§ **Work required**
Please copy out all lines of the entries that contain the word "using".

§ **Information shown**

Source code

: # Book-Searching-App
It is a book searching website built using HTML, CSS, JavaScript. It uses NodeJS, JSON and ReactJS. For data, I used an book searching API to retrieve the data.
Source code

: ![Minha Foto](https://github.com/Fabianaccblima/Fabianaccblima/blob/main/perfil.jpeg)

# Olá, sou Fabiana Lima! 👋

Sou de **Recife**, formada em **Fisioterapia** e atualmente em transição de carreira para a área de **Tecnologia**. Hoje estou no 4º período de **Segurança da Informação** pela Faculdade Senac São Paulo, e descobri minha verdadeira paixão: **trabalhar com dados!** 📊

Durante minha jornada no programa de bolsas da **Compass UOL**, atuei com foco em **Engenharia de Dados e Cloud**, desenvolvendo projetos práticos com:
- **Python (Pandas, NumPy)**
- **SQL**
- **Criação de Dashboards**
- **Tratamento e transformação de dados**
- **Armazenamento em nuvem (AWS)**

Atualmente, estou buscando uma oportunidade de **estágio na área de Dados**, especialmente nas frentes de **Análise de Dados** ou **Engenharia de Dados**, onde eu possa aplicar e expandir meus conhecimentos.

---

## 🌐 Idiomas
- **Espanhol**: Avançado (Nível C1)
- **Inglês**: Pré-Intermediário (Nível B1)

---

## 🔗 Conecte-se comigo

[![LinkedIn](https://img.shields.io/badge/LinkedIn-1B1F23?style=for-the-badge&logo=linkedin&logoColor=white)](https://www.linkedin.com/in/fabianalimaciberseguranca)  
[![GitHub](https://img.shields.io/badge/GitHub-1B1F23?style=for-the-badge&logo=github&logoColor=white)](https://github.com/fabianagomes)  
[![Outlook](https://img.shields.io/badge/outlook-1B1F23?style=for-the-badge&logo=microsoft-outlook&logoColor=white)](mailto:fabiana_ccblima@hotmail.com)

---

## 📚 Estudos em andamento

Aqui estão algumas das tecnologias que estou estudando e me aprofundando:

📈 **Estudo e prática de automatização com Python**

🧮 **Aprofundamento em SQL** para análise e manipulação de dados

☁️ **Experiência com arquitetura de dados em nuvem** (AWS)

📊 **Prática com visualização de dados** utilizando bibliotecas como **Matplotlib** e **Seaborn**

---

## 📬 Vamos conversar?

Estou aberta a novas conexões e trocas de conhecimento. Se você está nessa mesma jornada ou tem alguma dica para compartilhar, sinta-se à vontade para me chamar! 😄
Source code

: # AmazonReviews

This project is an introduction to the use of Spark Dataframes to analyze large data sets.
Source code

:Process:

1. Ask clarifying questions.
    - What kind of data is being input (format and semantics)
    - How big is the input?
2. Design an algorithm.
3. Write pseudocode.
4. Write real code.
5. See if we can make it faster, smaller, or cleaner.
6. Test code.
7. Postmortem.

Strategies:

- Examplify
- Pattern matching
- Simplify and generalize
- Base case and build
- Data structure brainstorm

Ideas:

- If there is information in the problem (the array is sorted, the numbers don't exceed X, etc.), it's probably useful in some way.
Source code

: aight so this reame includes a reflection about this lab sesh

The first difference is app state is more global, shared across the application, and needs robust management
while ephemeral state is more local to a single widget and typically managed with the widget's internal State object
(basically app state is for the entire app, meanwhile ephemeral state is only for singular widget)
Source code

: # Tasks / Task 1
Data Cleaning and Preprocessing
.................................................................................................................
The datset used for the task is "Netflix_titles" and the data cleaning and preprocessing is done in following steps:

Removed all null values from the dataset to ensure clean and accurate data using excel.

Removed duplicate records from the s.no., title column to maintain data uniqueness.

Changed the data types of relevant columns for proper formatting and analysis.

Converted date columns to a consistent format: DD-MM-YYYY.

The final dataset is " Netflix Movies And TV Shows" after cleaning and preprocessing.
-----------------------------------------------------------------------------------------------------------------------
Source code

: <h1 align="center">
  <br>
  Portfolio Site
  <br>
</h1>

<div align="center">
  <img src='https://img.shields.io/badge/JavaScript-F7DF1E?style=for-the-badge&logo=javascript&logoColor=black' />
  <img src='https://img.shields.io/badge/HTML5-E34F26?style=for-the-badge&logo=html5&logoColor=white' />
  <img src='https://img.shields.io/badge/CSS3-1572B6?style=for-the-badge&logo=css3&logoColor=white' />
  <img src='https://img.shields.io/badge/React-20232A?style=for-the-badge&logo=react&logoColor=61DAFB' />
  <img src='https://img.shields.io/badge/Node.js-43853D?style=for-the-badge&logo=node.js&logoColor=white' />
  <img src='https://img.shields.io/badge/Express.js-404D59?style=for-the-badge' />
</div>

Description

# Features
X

§ **Solution to the exercise**
It is a book searching website built using HTML, CSS, JavaScript. It uses NodeJS, JSON and ReactJS. For data, I used an book searching API to retrieve the data.
Removed all null values from the dataset to ensure clean and accurate data using excel.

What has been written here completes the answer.